» DOCUMENT SEGMENT:
**********

The Red Cross and the United Nations (UN) urged countries Wednesday to avoid trying to secure future immunisation jabs against the coronavirus for their populations only, calling for a true "people's vaccine".
The groups spoke out as scientists race to identify and test possible vaccines for COVID-19, which has killed more than 380,000 people and infected close to 6.5 million globally.
They are also scrambling to find a safe and effective treatment.
"We need to fight what is now called vaccine nationalism," Emanuel Capobianco, head of health at the International Federation of Red Cross and Red Crescent Societies (IFRC), told the media.
Unless there was a clear international commitment to global solidarity on this issue, individual countries might end up scrambling to secure their own populations' vaccine needs.
But while the world waited for that vaccine, countries would do well to invest in getting production and distribution up to scale - for everyone, everywhere, he advised.
"Now is the moment to prioritise that," said Capobianco.
"We need to make sure that this spirit of global solidarity and this principle of vaccines as a public good is put at the very centre of the political agenda on COVID-19."
Capobianco spoke as the UN and the International Red Cross and Red Crescent Movement, which IFRC is part of, issued a joint appeal for the global community to ensure fair access once a vaccine was found.
"The spirit of global solidarity must prevail: no one should be left behind," they said.
"A global social contract for a people's vaccine against COVID-19 is a moral imperative that brings us all together in our shared humanity."
The Disease 'Discriminates’
World Health Organization (WHO) member states also agreed last month that extensive immunisation against the new coronavirus would be a "global public good". Any vaccine, that did emerge should be fairly distributed to all, they said.

**********

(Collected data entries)

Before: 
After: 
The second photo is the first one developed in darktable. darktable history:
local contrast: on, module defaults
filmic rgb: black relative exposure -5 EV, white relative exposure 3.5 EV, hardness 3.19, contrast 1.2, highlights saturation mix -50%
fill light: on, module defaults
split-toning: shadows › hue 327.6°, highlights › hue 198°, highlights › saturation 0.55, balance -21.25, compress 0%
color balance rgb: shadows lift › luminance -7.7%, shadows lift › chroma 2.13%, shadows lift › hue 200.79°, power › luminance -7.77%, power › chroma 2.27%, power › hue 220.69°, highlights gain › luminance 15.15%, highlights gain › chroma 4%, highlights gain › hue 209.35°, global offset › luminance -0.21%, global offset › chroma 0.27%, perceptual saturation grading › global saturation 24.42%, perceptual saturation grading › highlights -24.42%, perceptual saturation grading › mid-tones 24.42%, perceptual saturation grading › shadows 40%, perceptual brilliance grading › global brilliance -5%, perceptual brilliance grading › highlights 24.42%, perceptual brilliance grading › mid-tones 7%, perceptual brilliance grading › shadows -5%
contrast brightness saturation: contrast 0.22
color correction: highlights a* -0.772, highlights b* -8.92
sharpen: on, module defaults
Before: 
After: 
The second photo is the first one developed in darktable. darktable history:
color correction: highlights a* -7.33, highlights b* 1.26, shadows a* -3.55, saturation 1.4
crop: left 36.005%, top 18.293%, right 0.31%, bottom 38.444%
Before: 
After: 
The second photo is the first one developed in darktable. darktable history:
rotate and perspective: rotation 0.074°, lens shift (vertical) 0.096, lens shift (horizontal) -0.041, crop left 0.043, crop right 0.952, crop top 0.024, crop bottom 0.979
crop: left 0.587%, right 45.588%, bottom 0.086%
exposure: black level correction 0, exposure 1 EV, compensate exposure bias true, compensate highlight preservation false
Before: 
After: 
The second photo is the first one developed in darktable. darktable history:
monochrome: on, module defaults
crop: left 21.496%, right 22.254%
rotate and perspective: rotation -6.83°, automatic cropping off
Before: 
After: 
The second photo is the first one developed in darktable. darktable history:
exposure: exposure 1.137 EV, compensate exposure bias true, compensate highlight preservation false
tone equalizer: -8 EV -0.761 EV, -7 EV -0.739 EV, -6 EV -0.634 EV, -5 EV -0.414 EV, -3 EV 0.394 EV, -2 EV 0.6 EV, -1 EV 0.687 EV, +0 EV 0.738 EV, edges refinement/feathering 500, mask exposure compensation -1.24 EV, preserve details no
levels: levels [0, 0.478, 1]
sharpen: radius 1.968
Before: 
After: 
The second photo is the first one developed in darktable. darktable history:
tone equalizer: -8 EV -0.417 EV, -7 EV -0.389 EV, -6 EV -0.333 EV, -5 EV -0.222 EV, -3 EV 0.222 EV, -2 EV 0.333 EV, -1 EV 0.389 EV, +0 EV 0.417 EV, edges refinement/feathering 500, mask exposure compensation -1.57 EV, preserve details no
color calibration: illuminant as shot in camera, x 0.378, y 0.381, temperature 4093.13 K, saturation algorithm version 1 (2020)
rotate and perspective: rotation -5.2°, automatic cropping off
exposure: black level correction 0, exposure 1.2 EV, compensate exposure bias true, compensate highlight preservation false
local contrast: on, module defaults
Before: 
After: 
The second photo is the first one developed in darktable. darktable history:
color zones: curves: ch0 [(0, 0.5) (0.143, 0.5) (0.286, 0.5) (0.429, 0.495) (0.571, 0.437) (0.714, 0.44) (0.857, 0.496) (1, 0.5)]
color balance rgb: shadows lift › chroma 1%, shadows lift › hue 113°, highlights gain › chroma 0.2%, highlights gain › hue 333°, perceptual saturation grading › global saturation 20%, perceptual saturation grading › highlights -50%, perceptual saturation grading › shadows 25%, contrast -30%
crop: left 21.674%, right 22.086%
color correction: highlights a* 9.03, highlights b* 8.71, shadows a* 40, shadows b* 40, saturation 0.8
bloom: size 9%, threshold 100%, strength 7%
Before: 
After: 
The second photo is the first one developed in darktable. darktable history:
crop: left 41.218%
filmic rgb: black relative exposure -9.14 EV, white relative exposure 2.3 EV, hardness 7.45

**********

Reproduce word for word the part of the text on the call for a people's COVID-19 vaccine, from "The Red Cross" to "and effective treatment.". These records are not needed.

» OUTPUT OF THE TASK:
The Red Cross and the United Nations (UN) urged countries Wednesday to avoid trying to secure future immunisation jabs against the coronavirus for their populations only, calling for a true "people's vaccine".
The groups spoke out as scientists race to identify and test possible vaccines for COVID-19, which has killed more than 380,000 people and infected close to 6.5 million globally.
They are also scrambling to find a safe and effective treatment.